The hypothesis popularly appears in the English language in various figures of speech that imply guaranteed punishment for wrongdoing, such as: “you got what was coming to you“, “what goes around comes around“, “chickens come home to roost“, “everything happens for a reason”, and “you reap what you sow“. This hypothesis has been widely studied by social psychologists since Melvin J. Lerner conducted seminal work on the belief in a just world in the early 1960s.[1] Research has continued since then, examining the predictive capacity of the hypothesis in various situations and across cultures, and clarifying and expanding the theoretical understandings of just-world beliefs.[2]
In 1966, Lerner and his colleagues began a series of experiments that used shock paradigms to investigate observer responses to victimization. In the first of these experiments conducted at the University of Kansas, 72 female participants watched what appeared to be a confederate receiving electrical shocks under a variety of conditions. Initially, these observing participants were upset by the victim’s apparent suffering. But as the suffering continued and observers remained unable to intervene, the observers began to reject and devalue the victim. Rejection and devaluation of the victim was greater when the observed suffering was greater. But when participants were told the victim would receive compensation for her suffering, the participants did not derogate the victim.[6] Lerner and colleagues replicated these findings in subsequent studies, as did other researchers.[8]

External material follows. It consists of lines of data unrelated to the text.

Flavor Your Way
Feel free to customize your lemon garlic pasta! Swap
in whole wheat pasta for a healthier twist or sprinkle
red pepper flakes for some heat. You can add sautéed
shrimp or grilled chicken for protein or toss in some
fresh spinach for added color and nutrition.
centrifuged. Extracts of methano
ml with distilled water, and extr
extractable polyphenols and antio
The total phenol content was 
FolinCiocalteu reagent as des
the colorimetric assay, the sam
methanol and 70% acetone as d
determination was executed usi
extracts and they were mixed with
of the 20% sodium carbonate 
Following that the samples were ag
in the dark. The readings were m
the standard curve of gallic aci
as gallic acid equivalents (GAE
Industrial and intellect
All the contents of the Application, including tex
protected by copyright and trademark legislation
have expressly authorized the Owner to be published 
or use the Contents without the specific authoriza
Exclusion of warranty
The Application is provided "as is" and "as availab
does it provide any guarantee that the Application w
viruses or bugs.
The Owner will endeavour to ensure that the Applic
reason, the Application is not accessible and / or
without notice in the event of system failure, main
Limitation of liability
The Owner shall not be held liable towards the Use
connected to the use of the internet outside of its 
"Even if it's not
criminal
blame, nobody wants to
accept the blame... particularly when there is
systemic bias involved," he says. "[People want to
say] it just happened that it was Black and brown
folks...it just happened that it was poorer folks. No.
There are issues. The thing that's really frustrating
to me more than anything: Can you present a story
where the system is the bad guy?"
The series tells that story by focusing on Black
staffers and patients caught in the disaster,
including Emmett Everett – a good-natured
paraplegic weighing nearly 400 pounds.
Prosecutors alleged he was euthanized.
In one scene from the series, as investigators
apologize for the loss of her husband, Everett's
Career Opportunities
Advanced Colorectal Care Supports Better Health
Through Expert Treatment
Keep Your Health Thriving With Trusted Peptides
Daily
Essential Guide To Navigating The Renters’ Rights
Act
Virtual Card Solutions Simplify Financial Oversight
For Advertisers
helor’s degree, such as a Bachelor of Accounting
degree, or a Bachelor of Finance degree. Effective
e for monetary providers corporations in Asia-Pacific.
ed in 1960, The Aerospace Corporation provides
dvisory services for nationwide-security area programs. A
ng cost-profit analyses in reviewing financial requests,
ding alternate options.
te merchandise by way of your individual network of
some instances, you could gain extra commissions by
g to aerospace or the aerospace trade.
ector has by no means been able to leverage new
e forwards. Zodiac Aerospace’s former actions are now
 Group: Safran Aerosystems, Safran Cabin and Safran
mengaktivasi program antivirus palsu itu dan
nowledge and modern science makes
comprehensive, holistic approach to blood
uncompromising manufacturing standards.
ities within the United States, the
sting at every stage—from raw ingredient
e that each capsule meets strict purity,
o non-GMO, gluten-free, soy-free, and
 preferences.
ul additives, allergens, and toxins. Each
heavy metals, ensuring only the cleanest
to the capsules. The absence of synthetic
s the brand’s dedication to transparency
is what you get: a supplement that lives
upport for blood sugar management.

To explain these studies’ findings, Lerner theorized that there was a prevalent belief in a just world. A just world is one in which actions and conditions have predictable, appropriate consequences. These actions and conditions are typically individuals’ behaviors or attributes. The specific conditions that correspond to certain consequences are socially determined by a society’s norms and ideologies. Lerner presents the belief in a just world as functional: it maintains the idea that one can influence the world in a predictable way. Belief in a just world functions as a sort of “contract” with the world regarding the consequences of behavior. This allows people to plan for the future and engage in effective, goal-driven behavior. Lerner summarized his findings and his theoretical work in his 1980 monograph The Belief in a Just World: A Fundamental Delusion.[7]
Lerner hypothesized that the belief in a just world is crucially important for people to maintain for their own well-being. But people are confronted daily with evidence that the world is not just: people suffer without apparent cause. Lerner explained that people use strategies to eliminate threats to their belief in a just world. These strategies can be rational or irrational. Rational strategies include accepting the reality of injustice, trying to prevent injustice or provide restitution, and accepting one’s own limitations. Non-rational strategies include denial, withdrawal, and reinterpretation of the event.[9]